**Work item**
Repeat every line of the data below word for word, keeping each line break where it falls.

**Information given**
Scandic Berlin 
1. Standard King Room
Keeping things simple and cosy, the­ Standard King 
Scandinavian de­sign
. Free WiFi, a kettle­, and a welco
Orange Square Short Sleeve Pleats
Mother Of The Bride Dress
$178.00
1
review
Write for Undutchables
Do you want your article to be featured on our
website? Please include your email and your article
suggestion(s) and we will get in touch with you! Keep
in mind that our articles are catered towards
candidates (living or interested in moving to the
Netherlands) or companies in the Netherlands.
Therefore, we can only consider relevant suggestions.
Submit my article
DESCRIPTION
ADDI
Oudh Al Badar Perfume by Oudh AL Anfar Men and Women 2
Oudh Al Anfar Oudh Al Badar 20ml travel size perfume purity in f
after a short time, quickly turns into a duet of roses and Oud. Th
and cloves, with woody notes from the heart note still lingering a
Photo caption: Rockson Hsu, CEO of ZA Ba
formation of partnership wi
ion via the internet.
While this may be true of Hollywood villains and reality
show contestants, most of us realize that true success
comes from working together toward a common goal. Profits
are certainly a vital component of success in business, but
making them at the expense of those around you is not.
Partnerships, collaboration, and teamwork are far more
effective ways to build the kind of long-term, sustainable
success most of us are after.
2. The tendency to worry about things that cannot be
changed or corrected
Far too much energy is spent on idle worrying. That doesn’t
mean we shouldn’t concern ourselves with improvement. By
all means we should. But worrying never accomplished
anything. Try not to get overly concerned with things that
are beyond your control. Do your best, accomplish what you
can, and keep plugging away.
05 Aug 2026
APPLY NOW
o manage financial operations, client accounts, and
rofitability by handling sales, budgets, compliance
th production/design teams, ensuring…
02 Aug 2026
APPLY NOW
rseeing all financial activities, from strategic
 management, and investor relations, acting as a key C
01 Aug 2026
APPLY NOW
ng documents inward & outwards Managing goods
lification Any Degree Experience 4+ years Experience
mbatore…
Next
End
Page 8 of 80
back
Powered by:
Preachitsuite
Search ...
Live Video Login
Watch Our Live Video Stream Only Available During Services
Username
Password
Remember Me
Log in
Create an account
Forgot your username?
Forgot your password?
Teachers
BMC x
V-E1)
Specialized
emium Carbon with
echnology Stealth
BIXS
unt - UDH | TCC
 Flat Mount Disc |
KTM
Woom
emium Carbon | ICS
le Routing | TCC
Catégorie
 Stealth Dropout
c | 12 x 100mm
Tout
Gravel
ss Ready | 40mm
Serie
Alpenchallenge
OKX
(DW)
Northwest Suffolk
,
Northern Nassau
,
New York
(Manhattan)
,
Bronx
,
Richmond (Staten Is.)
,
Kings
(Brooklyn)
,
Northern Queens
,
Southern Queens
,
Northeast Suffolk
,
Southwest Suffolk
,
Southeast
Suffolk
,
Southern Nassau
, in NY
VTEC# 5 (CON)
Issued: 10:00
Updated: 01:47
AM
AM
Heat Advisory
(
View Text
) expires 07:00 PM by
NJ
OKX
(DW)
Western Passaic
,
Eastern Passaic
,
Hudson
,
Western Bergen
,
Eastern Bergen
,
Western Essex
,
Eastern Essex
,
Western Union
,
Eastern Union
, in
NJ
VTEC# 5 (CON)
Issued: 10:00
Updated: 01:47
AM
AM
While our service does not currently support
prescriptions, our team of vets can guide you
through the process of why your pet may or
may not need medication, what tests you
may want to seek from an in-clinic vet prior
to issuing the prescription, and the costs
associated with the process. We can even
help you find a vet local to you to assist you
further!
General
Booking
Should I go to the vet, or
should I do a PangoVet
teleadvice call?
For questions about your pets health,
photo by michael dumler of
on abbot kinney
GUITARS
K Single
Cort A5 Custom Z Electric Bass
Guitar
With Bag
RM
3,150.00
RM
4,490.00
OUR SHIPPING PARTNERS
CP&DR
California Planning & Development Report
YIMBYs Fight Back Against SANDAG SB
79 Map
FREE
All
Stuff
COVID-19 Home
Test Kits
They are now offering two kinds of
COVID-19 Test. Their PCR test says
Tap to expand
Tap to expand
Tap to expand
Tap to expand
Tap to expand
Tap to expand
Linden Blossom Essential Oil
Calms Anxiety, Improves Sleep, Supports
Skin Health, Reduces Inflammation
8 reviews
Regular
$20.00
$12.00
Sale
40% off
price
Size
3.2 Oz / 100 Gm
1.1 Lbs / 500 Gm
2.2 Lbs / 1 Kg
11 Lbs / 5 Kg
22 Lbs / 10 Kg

**Output of the task**
Scandic Berlin 
1. Standard King Room
Keeping things simple and cosy, the­ Standard King 
Scandinavian de­sign
. Free WiFi, a kettle­, and a welco
Orange Square Short Sleeve Pleats
Mother Of The Bride Dress
$178.00
1
review
Write for Undutchables
Do you want your article to be featured on our
website? Please include your email and your article
suggestion(s) and we will get in touch with you! Keep
in mind that our articles are catered towards
candidates (living or interested in moving to the
Netherlands) or companies in the Netherlands.
Therefore, we can only consider relevant suggestions.
Submit my article
DESCRIPTION
ADDI
Oudh Al Badar Perfume by Oudh AL Anfar Men and Women 2
Oudh Al Anfar Oudh Al Badar 20ml travel size perfume purity in f
after a short time, quickly turns into a duet of roses and Oud. Th
and cloves, with woody notes from the heart note still lingering a
Photo caption: Rockson Hsu, CEO of ZA Ba
formation of partnership wi
ion via the internet.
While this may be true of Hollywood villains and reality
show contestants, most of us realize that true success
comes from working together toward a common goal. Profits
are certainly a vital component of success in business, but
making them at the expense of those around you is not.
Partnerships, collaboration, and teamwork are far more
effective ways to build the kind of long-term, sustainable
success most of us are after.
2. The tendency to worry about things that cannot be
changed or corrected
Far too much energy is spent on idle worrying. That doesn’t
mean we shouldn’t concern ourselves with improvement. By
all means we should. But worrying never accomplished
anything. Try not to get overly concerned with things that
are beyond your control. Do your best, accomplish what you
can, and keep plugging away.
05 Aug 2026
APPLY NOW
o manage financial operations, client accounts, and
rofitability by handling sales, budgets, compliance
th production/design teams, ensuring…
02 Aug 2026
APPLY NOW
rseeing all financial activities, from strategic
 management, and investor relations, acting as a key C
01 Aug 2026
APPLY NOW
ng documents inward & outwards Managing goods
lification Any Degree Experience 4+ years Experience
mbatore…
Next
End
Page 8 of 80
back
Powered by:
Preachitsuite
Search ...
Live Video Login
Watch Our Live Video Stream Only Available During Services
Username
Password
Remember Me
Log in
Create an account
Forgot your username?
Forgot your password?
Teachers
BMC x
V-E1)
Specialized
emium Carbon with
echnology Stealth
BIXS
unt - UDH | TCC
 Flat Mount Disc |
KTM
Woom
emium Carbon | ICS
le Routing | TCC
Catégorie
 Stealth Dropout
c | 12 x 100mm
Tout
Gravel
ss Ready | 40mm
Serie
Alpenchallenge
OKX
(DW)
Northwest Suffolk
,
Northern Nassau
,
New York
(Manhattan)
,
Bronx
,
Richmond (Staten Is.)
,
Kings
(Brooklyn)
,
Northern Queens
,
Southern Queens
,
Northeast Suffolk
,
Southwest Suffolk
,
Southeast
Suffolk
,
Southern Nassau
, in NY
VTEC# 5 (CON)
Issued: 10:00
Updated: 01:47
AM
AM
Heat Advisory
(
View Text
) expires 07:00 PM by
NJ
OKX
(DW)
Western Passaic
,
Eastern Passaic
,
Hudson
,
Western Bergen
,
Eastern Bergen
,
Western Essex
,
Eastern Essex
,
Western Union
,
Eastern Union
, in
NJ
VTEC# 5 (CON)
Issued: 10:00
Updated: 01:47
AM
AM
While our service does not currently support
prescriptions, our team of vets can guide you
through the process of why your pet may or
may not need medication, what tests you
may want to seek from an in-clinic vet prior
to issuing the prescription, and the costs
associated with the process. We can even
help you find a vet local to you to assist you
further!
General
Booking
Should I go to the vet, or
should I do a PangoVet
teleadvice call?
For questions about your pets health,
photo by michael dumler of
on abbot kinney
GUITARS
K Single
Cort A5 Custom Z Electric Bass
Guitar
With Bag
RM
3,150.00
RM
4,490.00
OUR SHIPPING PARTNERS
CP&DR
California Planning & Development Report
YIMBYs Fight Back Against SANDAG SB
79 Map
FREE
All
Stuff
COVID-19 Home
Test Kits
They are now offering two kinds of
COVID-19 Test. Their PCR test says
Tap to expand
Tap to expand
Tap to expand
Tap to expand
Tap to expand
Tap to expand
Linden Blossom Essential Oil
Calms Anxiety, Improves Sleep, Supports
Skin Health, Reduces Inflammation
8 reviews
Regular
$20.00
$12.00
Sale
40% off
price
Size
3.2 Oz / 100 Gm
1.1 Lbs / 500 Gm
2.2 Lbs / 1 Kg
11 Lbs / 5 Kg
22 Lbs / 10 Kg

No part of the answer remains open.